Yardi Matrix: Multifamily Rents Steady in February
- Mar 04, 2016
Rents made a solid increase in the past month, increasing $7 to an average national rental rate of $1,175, an all-time high, according to Yardi Matrix’s most recent Matrix Monthly report. This figure replaced January’s peak of $1,168. On a year-over-year basis, rents were up 5.9 percent in February, which is 6.4 percent less than a month earlier. The 50-basis-point decrease is not likely cause for concern, as the report chalks this up to the exceptionally strong numbers of February 2015 and the predicted moderation of rent growth this year. “Even though the year-over-year declined 50 basis points, February was still a pretty good month and we’re still seeing good rent increases. The reason it declined is because last February was even better,” said Paul Fiorilla, editorial director of Yardi Matrix.

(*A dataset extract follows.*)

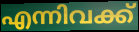
എന്നിവക്ക്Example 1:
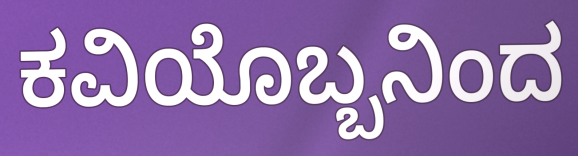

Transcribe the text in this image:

ಕವಿಯೊಬ್ಬನಿಂದ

Year-over-year increases in most metros are reported near 6 percent, but some areas are exhibiting signs of slowing. Slightly declining growth in recent months in tech-focused markets like Portland, San Francisco and Denver may yet prove to be a concern, as those metros are still at the top of the year-over-year rankings. “The tech sector has cooled,’’ the report states, “with some public offerings canceled and smatterings of layoffs.”

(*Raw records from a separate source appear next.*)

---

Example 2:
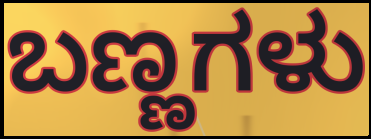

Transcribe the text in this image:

ಬಣ್ಣಗಳು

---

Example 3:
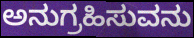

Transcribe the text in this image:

ಅನುಗ್ರಹಿಸುವನು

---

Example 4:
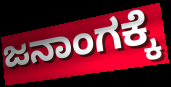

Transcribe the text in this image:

ಜನಾಂಗಕ್ಕೆ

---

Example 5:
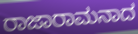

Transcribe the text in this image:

ರಾಜಾರಾಮನಾದ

The trailing three month numbers, which may or may not yet be indicative of future trends, revealed large shifts from only a month ago. Seattle, where growth had been leveling off, recovered to the top of the ranking with a 1.1 percent increase, while previous underachievers Jacksonville, Fla. and Baltimore rounded out the top three after being near the bottom of last month’s trailing three-month ranking. Boston also climbed significantly, from bottom third to top third in one month. On the other hand, Atlanta and Miami entered the bottom third after being in the top third last month.

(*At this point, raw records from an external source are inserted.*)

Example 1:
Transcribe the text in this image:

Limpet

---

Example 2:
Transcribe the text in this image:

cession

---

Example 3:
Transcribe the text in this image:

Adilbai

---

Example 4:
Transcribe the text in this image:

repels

A steadier indicator, the year-over-year rents grew a sound 10 basis points over January. Demographically, the report finds that U.S. renters are still eschewing pricier lifestyle apartments for those in the rent-by-necessity category. A handful of markets demonstrate the discrepancy between the rent-by-necessity (RBN) and lifestyle segments, including Denver (13.1 percent RBN versus 7.8 percent lifestyle) and Houston (6.8 percent RBN versus 3.3 percent lifestyle).
“In most markets, the difference isn’t that pronounced, but there are a handful of markets where, like we mentioned in the report in Denver and Houston, where there’s a lot of high-end supply but demand is mostly on the lifestyle side,” said Fiorilla.